§ **Action item**
Find every line in the records below that contains the string "points" and copy each of those lines.

§ **Material provided**
---+---
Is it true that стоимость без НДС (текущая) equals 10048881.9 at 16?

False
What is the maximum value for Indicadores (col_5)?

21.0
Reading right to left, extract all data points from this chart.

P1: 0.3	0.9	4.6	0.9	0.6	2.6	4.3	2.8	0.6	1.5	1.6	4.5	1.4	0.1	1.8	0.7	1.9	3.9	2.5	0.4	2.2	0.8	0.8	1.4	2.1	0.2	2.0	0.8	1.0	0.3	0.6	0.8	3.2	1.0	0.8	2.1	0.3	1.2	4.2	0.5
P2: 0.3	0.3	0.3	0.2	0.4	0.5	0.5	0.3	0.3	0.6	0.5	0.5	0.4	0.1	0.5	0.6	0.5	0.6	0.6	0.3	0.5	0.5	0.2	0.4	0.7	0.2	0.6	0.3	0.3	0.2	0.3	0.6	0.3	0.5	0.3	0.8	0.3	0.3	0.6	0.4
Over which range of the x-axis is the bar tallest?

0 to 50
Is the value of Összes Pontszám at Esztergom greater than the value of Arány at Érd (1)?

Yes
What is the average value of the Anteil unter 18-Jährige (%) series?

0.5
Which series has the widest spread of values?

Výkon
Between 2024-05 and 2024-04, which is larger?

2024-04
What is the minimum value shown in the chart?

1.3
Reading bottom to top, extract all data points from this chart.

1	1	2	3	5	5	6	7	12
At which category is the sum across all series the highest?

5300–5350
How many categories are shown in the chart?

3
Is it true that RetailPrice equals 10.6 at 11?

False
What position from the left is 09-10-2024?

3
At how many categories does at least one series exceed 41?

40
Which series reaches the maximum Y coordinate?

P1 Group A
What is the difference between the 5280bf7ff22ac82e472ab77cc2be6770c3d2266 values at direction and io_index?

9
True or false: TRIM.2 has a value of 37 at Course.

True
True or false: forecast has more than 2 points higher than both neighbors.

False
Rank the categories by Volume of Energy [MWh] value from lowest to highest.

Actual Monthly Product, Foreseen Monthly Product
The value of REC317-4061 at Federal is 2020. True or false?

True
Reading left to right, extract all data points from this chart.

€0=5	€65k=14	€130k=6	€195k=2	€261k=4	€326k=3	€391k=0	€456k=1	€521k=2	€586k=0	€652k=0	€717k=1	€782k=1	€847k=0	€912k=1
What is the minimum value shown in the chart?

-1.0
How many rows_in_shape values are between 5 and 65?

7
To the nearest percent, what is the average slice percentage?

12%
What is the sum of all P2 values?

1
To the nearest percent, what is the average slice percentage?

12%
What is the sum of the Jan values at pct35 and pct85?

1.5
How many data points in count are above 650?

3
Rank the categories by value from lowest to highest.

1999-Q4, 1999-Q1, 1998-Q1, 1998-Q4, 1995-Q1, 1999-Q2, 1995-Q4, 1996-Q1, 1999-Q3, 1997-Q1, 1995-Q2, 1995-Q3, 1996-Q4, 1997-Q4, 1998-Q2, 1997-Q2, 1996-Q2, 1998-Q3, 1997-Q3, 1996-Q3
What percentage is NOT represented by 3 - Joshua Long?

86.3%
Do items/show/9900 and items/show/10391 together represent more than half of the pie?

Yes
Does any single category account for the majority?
---+---
§ **Task answer**
Reading right to left, extract all data points from this chart.
Reading bottom to top, extract all data points from this chart.
True or false: forecast has more than 2 points higher than both neighbors.
Reading left to right, extract all data points from this chart.
How many data points in count are above 650?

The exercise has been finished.